(SUPPLIED ENTRIES begins)

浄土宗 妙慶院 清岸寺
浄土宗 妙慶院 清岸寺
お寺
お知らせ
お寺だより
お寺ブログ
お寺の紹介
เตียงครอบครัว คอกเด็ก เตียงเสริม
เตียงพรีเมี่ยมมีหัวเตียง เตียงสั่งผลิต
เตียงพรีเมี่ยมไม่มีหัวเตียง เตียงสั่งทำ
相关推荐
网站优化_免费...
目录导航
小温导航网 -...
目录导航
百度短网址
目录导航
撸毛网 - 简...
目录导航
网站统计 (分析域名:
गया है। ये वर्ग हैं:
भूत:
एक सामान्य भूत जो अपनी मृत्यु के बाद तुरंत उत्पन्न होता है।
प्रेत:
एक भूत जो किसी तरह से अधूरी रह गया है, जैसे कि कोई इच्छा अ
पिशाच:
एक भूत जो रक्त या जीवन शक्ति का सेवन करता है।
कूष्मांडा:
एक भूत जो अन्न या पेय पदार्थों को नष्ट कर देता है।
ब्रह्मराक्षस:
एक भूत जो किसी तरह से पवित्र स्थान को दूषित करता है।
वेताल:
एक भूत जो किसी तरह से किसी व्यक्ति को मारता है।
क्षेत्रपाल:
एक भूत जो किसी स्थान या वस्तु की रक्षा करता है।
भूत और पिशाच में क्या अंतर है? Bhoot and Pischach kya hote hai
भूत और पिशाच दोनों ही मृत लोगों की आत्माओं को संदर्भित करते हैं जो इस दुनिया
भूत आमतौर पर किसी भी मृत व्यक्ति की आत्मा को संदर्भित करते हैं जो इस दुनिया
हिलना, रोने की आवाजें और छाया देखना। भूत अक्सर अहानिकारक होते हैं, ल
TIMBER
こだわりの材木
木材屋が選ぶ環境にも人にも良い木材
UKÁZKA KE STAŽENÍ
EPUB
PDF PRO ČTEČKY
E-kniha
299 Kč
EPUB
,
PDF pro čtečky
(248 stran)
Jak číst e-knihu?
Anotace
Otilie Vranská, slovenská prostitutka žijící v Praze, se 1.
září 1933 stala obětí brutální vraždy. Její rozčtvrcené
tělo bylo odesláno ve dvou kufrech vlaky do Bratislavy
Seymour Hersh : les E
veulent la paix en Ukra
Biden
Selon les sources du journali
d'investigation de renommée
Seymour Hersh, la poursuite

(SUPPLIED ENTRIES ends)

- _JOB ITEM_:
All lines that contain the word "Seymour" must be copied from the records above.

- _EXERCISE RESULT_:
Seymour Hersh : les E
Seymour Hersh, la poursuite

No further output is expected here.